Shottfield Close is a narrow, quiet cul-de-sac, unsuitable as the sole access route for a development of this scale.
The surrounding country lanes such as Woodcock Hill and House Lane are narrow single-track with passing places, no pavements in places, and poor visibility, are unsuitable for high traffic volumes and a danger to pedestrians cyclists and equestrians.
Minor improvements (e.g. junction changes, inset bays, shared surfaces) will not help, and major improvements (e.g. road widening or new thoroughfares) are not proposed and in any case would be impossible to implement.

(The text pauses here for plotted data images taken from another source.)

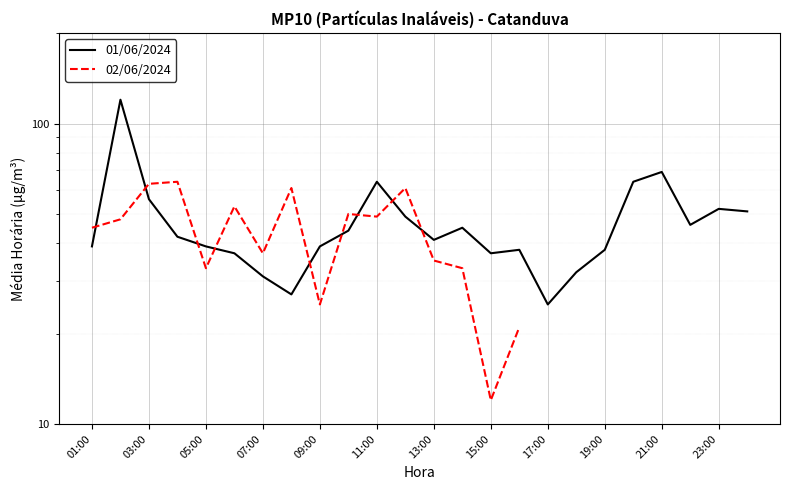

What is the greatest value displayed?

120.0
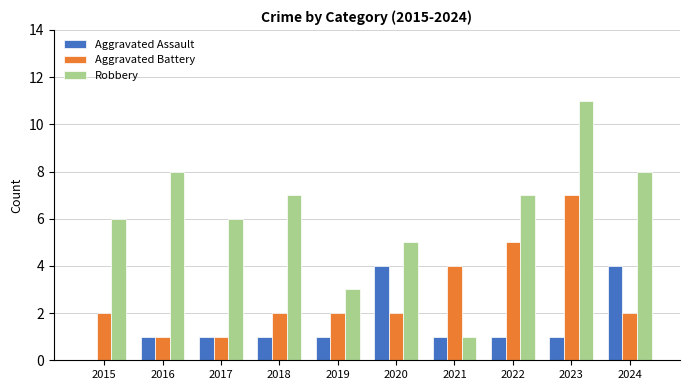

What is the difference between the Aggravated Assault values at 2020 and 2023?

3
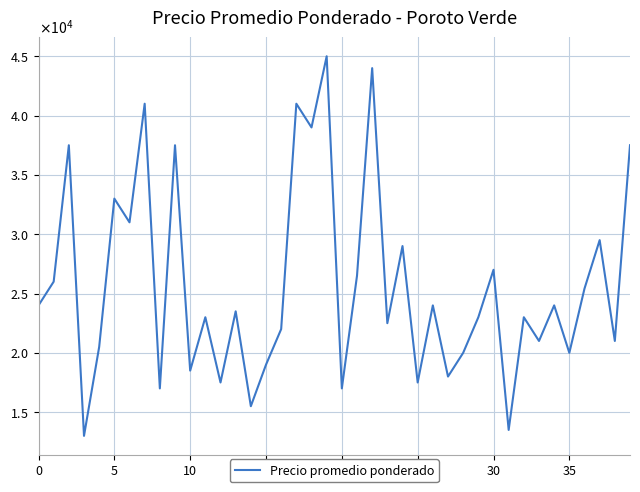

Reading left to right, list all the values displayed in this chart.

24000	26000	37500	13000	20500	33000	31000	41000	17000	37500	18500	23000	17500	23500	15500	19000	22000	41000	39000	45000	17000	26500	44000	22500	29000	17500	24000	18000	20000	23000	27000	13500	23000	21000	24000	20000	25417	29500	21000	37500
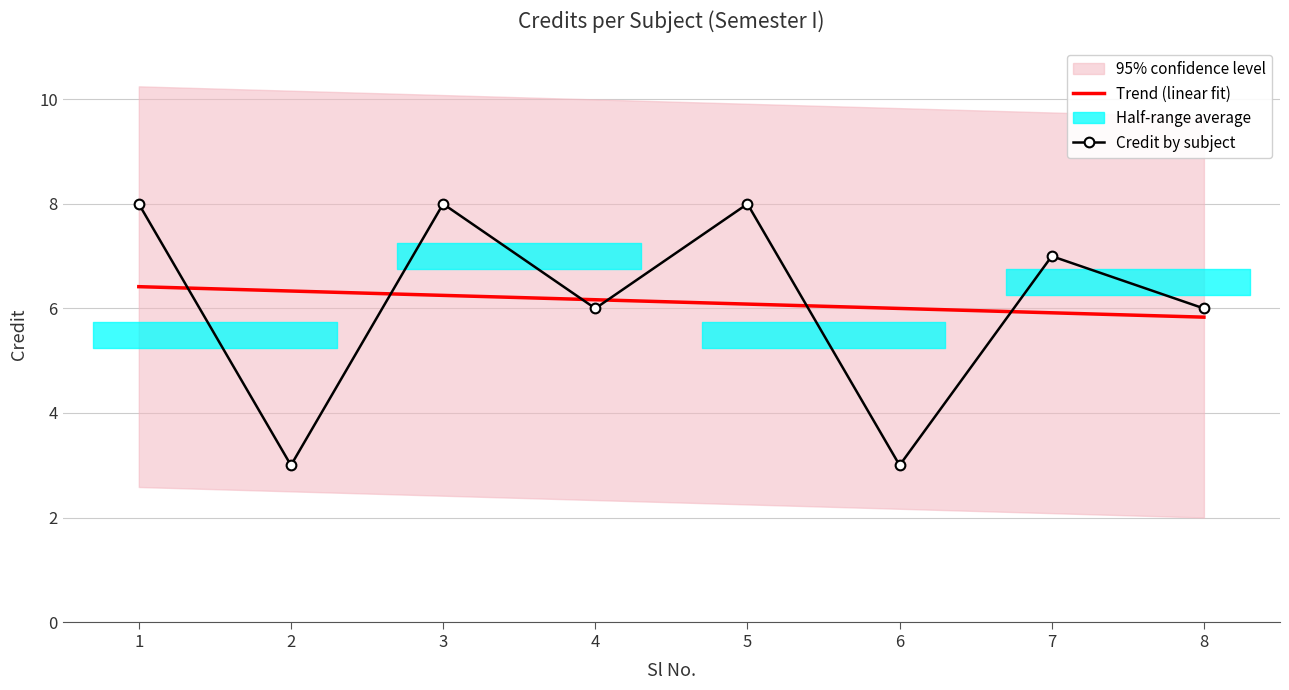

At which label is the value closest to 5?

4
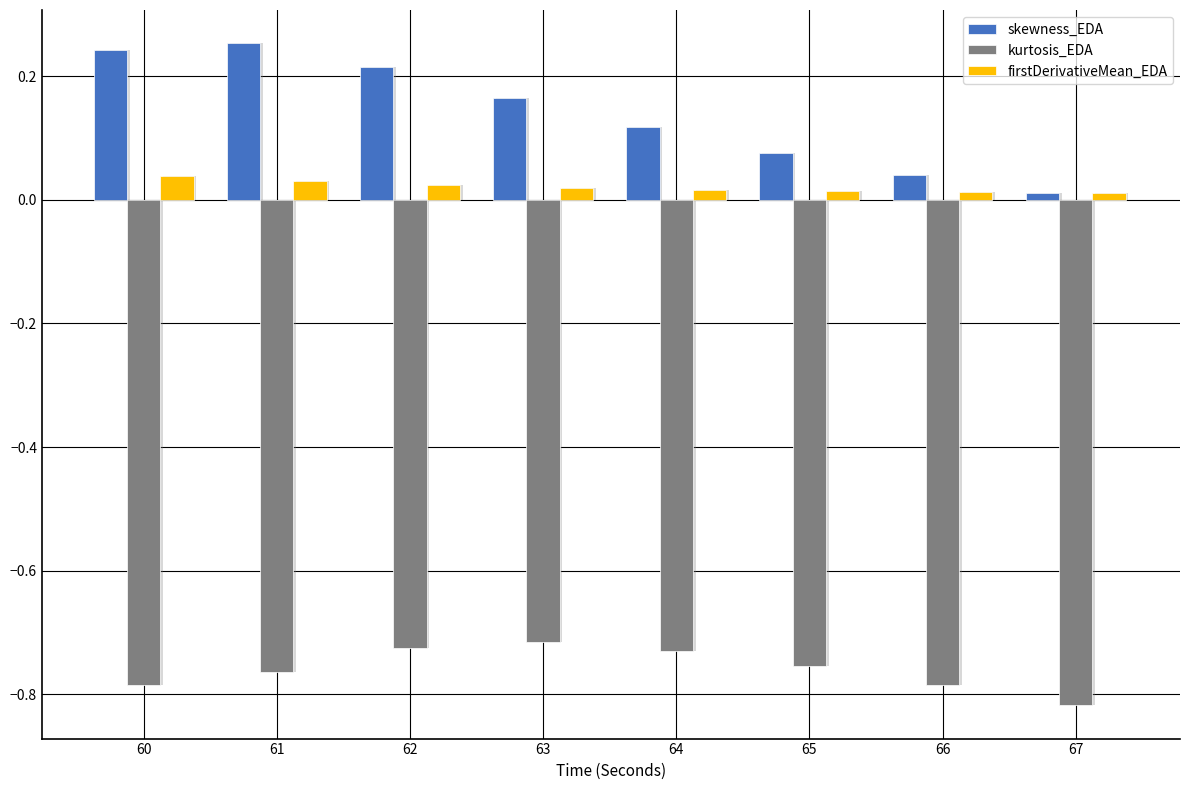

What is the difference between the skewness_EDA values at 64 and 62?

0.1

The site lies over a principal aquifer with high groundwater vulnerability; proposals to mitigate flooding are underdeveloped with no clear runoff treatment or long-term maintenance plans.
Sewer flooding incidents have been recorded locally, but no foul drainage strategy or evidence is submitted to address this. Thames Water has confirmed that local sewage treatment works cannot currently accommodate this development.
The field supports breeding skylarks and has badgers and bats nearby. The proposal's harm to the Green Belt location cannot be justified by claimed ecological gains which are not supported by a binding mechanism for delivering, monitoring, funding, and maintaining Biodiversity Net Gain for 30 years.
The outline application fails to address fundamental concerns about infrastructure capacity, outdated and incomplete data, and the protection of local character.
The proposal does not account for the significant impact on existing infrastructure, including highways, sewage treatment, and local services.
Key transport assessments rely on outdated 2011 Census data and fail to capture increased traffic volumes due to modern factors like home deliveries, making trip forecasts unreliable.
There is no comprehensive ecological assessment to fully understand the impact on local wildlife habitats, undermining the environmental sensitivity of the site.
The design inadequately responds to the rural edge context, risking privacy and visual intrusion for existing residents, while the lack of detailed landscaping and green buffers cannot mitigate harm to biodiversity and landscape character.
Crucially, the development would erode the natural settlement boundary adjoining Heartwood Forest and Hertfordshire Way, damaging the open character that defines Sandridge. Without thorough and up-to-date information, alongside robust infrastructure planning and design that respects local context, the outline application is fundamentally unsound and conflicts with key planning policies.